Exercise requirements >>
a. According to the article on retirement accounts, at what age does money in a traditional 401(k) or IRA become available for distribution?
b. Write out everything in the article on retirement accounts from "While there are" down to "of retiring comfortably.", word for word.

The Benefits of Tax-Advantaged Retirement AccountsTrevor Gerszt
The number of options available to Americans looking to save for retirement has probably never been higher. From stocks to bonds to mutual funds, precious metals to agricultural commodities to ETFs, there are thousands upon thousands of investment options available to investors. In fact, there are so many choices that it can be overwhelming to the investor just looking to make a safe, comfortable return in order to build up savings for retirement.
Most investors stick to tried and true investment vehicles, whether it’s brokerage accounts or employer-sponsored 401(k) plans. But while 401(k) and IRA account assets have grown tremendously in size over the past several decades, the trend recently has swung the other way, with more and more investors now favoring traditional taxed brokerage accounts rather than tax-advantaged accounts such as IRAs and 401(k)s.
While there are certainly benefits to having a traditional brokerage account alongside a tax-advantaged account, ignoring the many benefits of tax-advantaged accounts can hurt you in retirement. So let’s look at some of the benefits of tax-advantaged accounts and see how they can help you achieve your dreams of retiring comfortably.
Disadvantages of Tax-Advantaged Retirement Accounts
Let’s start with the disadvantages of tax-advantaged retirement accounts first. The major (and some would say only) disadvantage of tax-advantaged retirement accounts is that your money could be tied up for a long time. Any money that you have tied up in a traditional 401(k) or IRA account won’t be available for distribution until you turn 59 ½. Taking any money from those accounts before then will incur income taxes as well as an additional 10% penalty.
There are some exceptions to the penalty when withdrawing money for certain hardships, or in the case of IRAs when withdrawing money to pay for educational expenses or the purchase of a home. And you can take a loan from a 401(k) for certain qualified expenses too, although you have to pay yourself back that loan with interest. But you don’t want to get into the habit of thinking of your 401(k) or IRA account as a piggy bank that’s always available to you in an emergency. Taking money out for any reason will harm your ability to continue building up wealth for the future.
Traditional brokerage accounts, on the other hand, don’t have the same taxes and penalties associated with them. You’ll have to pay capital gains taxes on any earnings you’ve made, but the money in those accounts is available to you whenever you need it. That makes these accounts attractive to investors who want to build up savings for retirement but want to have the flexibility to be able to draw on some of that money in case of an emergency.
Advantages of Tax-Advantaged Retirement Accounts
The major advantage of tax-advantaged retirement accounts such as IRAs and 401(k)s is that they are sheltered from taxes. Traditional IRA and 401(k) accounts allow you to use pre-tax dollars to make investments. Those investments grow tax-free until the time comes to take a distribution.
Because contributions to IRAs and 401(k)s come before taxes, they reduce your taxable income in the present. Contributions to an IRA can even be tax-deductible in some cases. And by not having to pay capital gains taxes every year on earnings and dividends, tax-advantaged retirement accounts allow you to grow your wealth for decades unimpeded by taxes, which would otherwise take a huge bite out of your earnings.

Record extracts >>
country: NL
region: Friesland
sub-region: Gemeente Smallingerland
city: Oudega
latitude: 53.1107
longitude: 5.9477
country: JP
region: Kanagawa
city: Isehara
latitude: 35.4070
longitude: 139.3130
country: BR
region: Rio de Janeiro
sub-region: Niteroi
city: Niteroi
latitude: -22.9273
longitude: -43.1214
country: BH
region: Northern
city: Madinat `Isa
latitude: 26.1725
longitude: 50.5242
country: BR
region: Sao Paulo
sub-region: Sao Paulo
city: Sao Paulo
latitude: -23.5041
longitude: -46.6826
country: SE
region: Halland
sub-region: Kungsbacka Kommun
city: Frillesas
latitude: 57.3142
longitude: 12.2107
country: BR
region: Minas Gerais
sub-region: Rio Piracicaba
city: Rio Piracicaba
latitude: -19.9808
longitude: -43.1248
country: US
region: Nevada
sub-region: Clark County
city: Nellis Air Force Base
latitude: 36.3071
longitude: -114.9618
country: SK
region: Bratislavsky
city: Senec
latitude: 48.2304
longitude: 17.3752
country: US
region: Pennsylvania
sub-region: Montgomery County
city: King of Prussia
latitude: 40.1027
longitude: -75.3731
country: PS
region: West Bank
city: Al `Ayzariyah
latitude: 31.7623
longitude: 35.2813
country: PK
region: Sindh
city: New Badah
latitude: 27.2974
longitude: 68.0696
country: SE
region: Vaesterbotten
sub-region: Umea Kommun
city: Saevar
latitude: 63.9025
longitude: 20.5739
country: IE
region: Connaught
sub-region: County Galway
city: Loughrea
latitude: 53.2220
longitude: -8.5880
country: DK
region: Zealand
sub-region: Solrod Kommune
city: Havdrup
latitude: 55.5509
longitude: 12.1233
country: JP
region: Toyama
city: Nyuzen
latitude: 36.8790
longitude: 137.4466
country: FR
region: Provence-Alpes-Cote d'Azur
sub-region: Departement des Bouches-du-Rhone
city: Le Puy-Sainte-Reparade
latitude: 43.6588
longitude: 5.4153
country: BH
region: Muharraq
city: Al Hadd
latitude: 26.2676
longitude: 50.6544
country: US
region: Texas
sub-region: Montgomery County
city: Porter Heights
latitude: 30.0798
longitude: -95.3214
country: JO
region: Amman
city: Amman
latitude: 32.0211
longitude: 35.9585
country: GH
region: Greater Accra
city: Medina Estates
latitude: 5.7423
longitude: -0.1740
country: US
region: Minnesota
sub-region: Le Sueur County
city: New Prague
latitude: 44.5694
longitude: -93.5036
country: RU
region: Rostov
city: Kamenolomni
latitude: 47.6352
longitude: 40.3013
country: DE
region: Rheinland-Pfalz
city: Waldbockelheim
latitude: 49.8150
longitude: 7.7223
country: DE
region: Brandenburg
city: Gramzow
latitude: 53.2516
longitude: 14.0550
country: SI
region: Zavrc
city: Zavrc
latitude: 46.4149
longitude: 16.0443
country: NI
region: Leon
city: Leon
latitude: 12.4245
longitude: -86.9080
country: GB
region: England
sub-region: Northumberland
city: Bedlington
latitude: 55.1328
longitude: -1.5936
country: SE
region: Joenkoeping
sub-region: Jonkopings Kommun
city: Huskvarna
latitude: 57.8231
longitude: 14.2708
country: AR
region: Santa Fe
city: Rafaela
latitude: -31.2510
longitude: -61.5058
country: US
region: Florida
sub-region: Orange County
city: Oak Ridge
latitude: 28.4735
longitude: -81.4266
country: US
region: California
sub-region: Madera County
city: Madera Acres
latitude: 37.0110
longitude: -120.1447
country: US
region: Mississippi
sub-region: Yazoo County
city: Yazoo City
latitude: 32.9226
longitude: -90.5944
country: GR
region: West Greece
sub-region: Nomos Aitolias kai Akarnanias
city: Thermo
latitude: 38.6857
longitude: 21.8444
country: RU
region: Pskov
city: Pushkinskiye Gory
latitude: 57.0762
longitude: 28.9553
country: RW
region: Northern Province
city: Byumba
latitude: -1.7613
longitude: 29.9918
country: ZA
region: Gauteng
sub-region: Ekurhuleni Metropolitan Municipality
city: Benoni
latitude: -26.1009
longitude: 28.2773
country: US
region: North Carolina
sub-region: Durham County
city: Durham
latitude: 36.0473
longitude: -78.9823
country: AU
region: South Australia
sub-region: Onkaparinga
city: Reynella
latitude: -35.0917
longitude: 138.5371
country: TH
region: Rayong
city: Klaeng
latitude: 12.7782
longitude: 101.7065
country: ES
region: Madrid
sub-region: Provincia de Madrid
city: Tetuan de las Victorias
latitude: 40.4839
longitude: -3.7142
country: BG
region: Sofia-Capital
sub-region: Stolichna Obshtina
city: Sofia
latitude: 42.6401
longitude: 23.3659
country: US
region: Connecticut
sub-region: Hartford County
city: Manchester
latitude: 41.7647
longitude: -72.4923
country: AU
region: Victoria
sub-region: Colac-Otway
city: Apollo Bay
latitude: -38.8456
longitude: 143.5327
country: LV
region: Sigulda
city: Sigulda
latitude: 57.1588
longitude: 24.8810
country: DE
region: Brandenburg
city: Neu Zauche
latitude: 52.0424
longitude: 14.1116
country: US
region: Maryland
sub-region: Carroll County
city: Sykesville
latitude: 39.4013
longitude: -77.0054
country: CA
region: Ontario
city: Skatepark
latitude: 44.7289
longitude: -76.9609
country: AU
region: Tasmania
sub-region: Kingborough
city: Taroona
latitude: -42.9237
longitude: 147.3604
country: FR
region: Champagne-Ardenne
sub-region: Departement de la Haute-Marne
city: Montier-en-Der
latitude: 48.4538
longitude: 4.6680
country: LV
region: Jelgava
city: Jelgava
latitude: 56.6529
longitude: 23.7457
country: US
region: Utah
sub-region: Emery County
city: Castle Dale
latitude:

Results for each task >>
a. 59 ½

b.
While there are certainly benefits to having a traditional brokerage account alongside a tax-advantaged account, ignoring the many benefits of tax-advantaged accounts can hurt you in retirement. So let’s look at some of the benefits of tax-advantaged accounts and see how they can help you achieve your dreams of retiring comfortably.